Kumba slumps to three-week low as production disappoints

From Business Day Live, October 18, 2013

Featuring Michael Kavanagh, mining analyst for NOAH Capital Markets.


SHARES of Kumba Iron Ore slumped to a three-week low on Friday after the miner delivered a poor production and sales report for the third quarter.

Noah Capital Markets’ platinum and mining analyst Mike Cavanagh said the 24% decrease in the group’s total production to 9.5-million tonnes for the quarter ended September, compared with the same period in 2012, came as quiet a surprise to the market.

The miner, which supplies iron ore to the global steel industry cited pit constraints at its flagship Sishen operations and regular section 54 stoppages as the major constraints to production during the period.

Mr Cavanagh said although the market was aware of Kumba’s pit constraints and that there would be no quick-fix solutions to alleviate the problem, investors did not expect it would affect production as severely as it did.
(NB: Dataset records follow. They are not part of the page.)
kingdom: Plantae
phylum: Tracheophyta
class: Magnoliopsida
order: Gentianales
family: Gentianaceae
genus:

Kumba, a member of the Anglo American group, said total export sales volumes fell by 5% to 9.4-million tonnes, compared with the 12.4-million tonnes exported in the third quarter of 2012, due to reduced output from its Sishen mines and Transnet’s annual maintenance shutdown of its rails and ports. The company expects export volumes for the rest of the year to be lower than the previously guided 40-million tonnes.

“Following the downgrade of its production guidance, the market will have to go back to the drawing board and reassess this stock,” he said.

At 10.03am, the stock was down 5.22% to R449.22, its worst level since September 27, valuing the company at R144.68bn.